TEXT SEGMENT:
────────
Choose wisely

In a recent article that was published on TechBeacon, I argued that writing tests at the API level often hits the sweet spot between speed of execution, stability (both in terms of execution and maintenance required) and test coverage. What I didn’t write about in this article is what motivated me to write the article in the first place, so I thought it might be a good idea to dedicate a blog post to the reason behind the piece.

There really was only a single reason for me to suggest the topic to the people at TechBeacon: because I see things go wrong too often when people start creating automated tests. I’m currently working with a number of clients in two separate projects, and what a lot of them seem to have in common is that they revert instantly to end-to-end tests (often using a tool like Selenium or Protractor) to create the checks that go beyond the scope of unit tests.
────────
DATASET CONTENT:
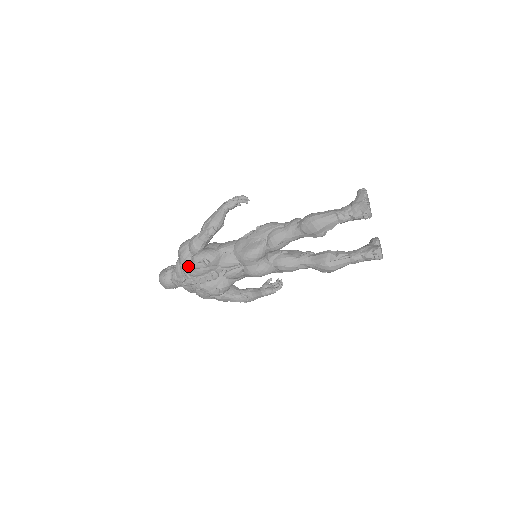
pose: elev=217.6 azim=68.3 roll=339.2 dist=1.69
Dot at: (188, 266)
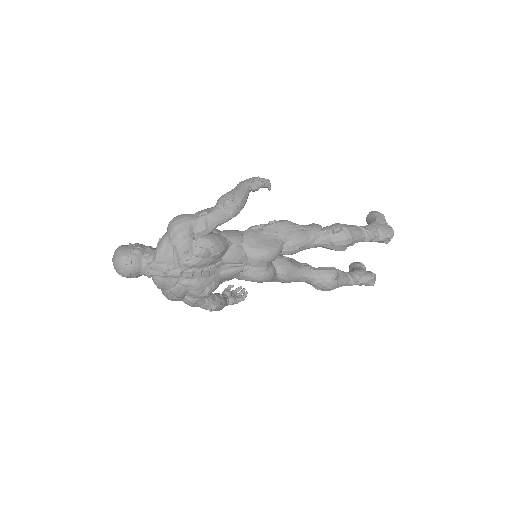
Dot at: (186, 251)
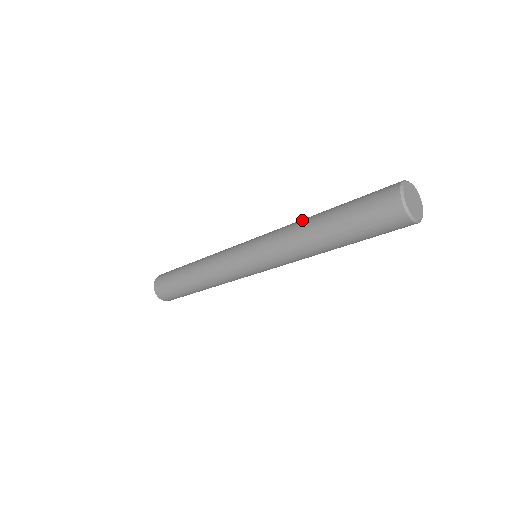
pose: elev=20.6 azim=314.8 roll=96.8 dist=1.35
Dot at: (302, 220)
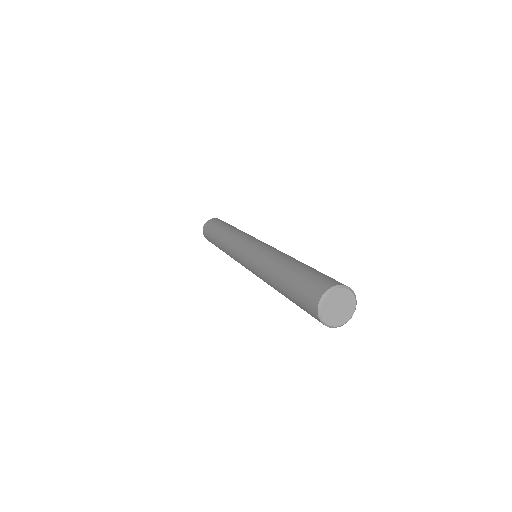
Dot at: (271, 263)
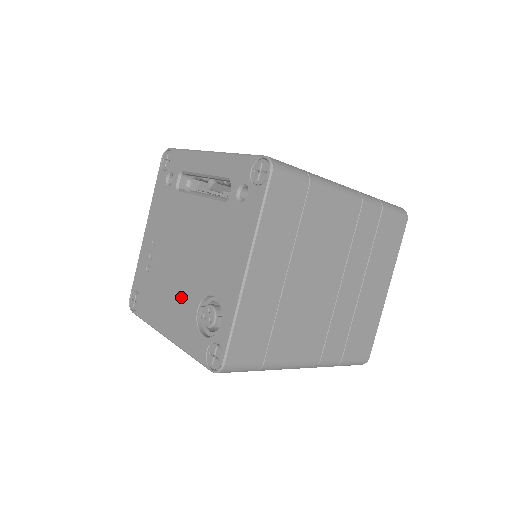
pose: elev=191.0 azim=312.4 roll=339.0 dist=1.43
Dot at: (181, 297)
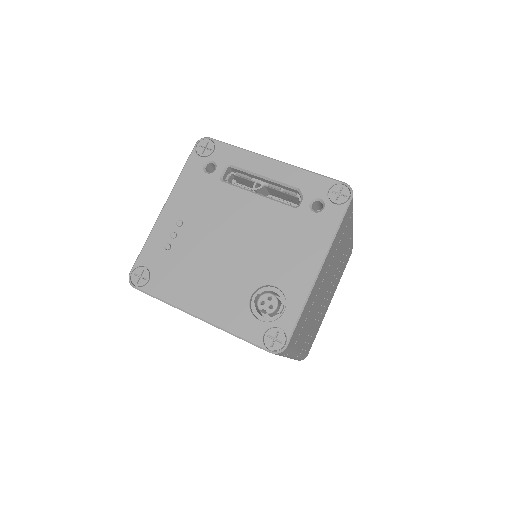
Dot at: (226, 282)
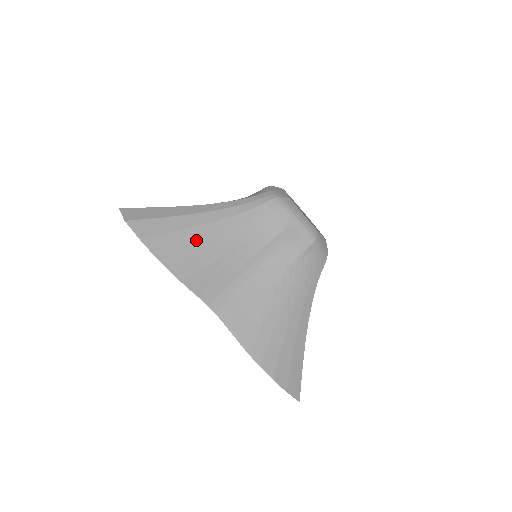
────────
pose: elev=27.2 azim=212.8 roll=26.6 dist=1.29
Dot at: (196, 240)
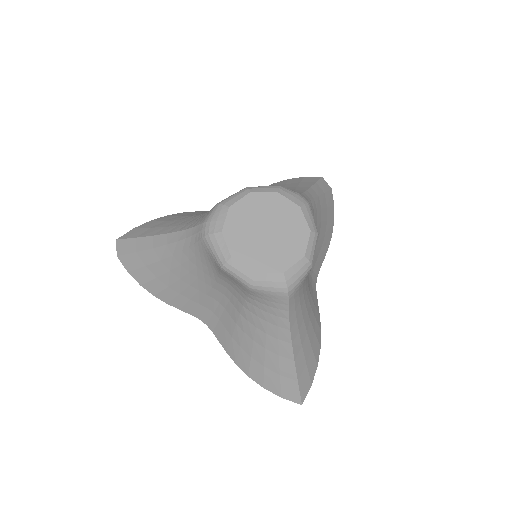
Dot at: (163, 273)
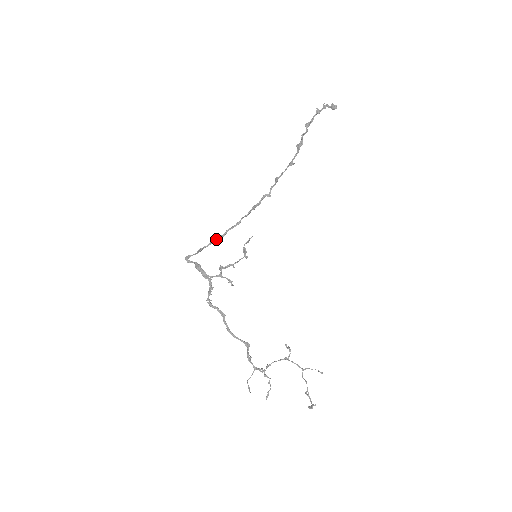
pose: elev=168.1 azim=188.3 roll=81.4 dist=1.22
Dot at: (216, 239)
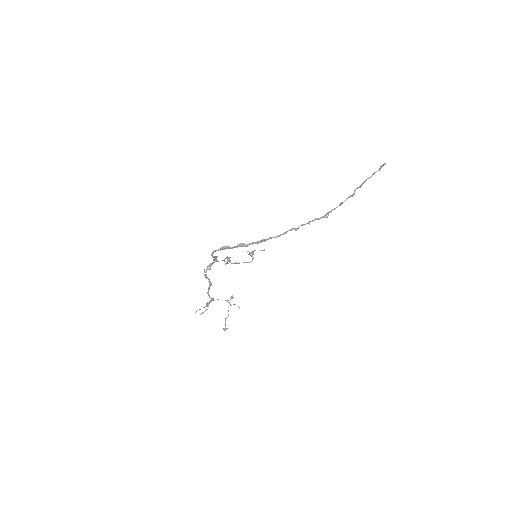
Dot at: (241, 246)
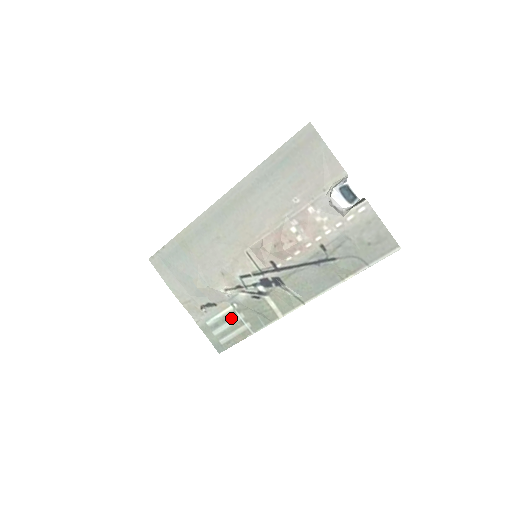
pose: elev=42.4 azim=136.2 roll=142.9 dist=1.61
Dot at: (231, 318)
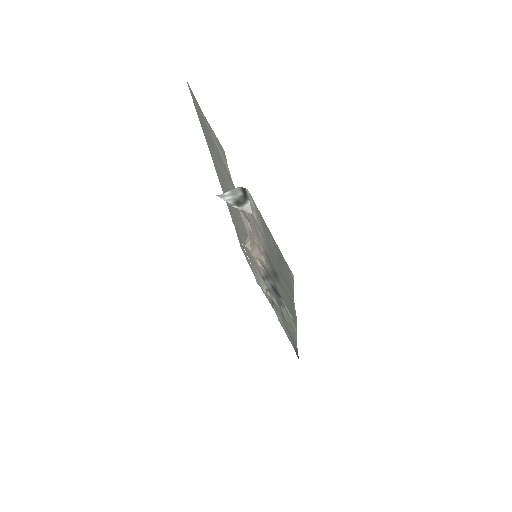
────────
WHAT THIS TASK INVOLVES:
Continue the blog post on choosing API-level tests over end-to-end tests, beginning after its final sentence. The records are not relevant to the work that follows.

THE RESULT:
As an example, I’m working on a project where we are going to create automated checks for a web shop that sells electronic cigarettes and related accessories in the United States. There are several product categories involved, several customer age groups to be considered (some products can be purchased if you’re over 18, some over 21, some are fit for all ages, etc.), and, this being the US, fifty different states, each with their own rules and regulations. In short, there’s a massive amount of possible combinations (I didn’t do the math yet, but it’s easily in the hundreds). Also, due to the strict US regulations, and more importantly the fines associated with violating these rules, they want all relevant combinations included in the automated test.

Fair enough, but the problem started when they suggested we write an automated end-to-end test case for each of the possible combinations. That means creating an order for every combination of product group, age group and state, and every order involves filling out three or four separate forms and some additional more straightforward web page navigation. In other words, this would result in a test that would be slow to execute (we’re talking hours here) and possibly quite hard to maintain as well.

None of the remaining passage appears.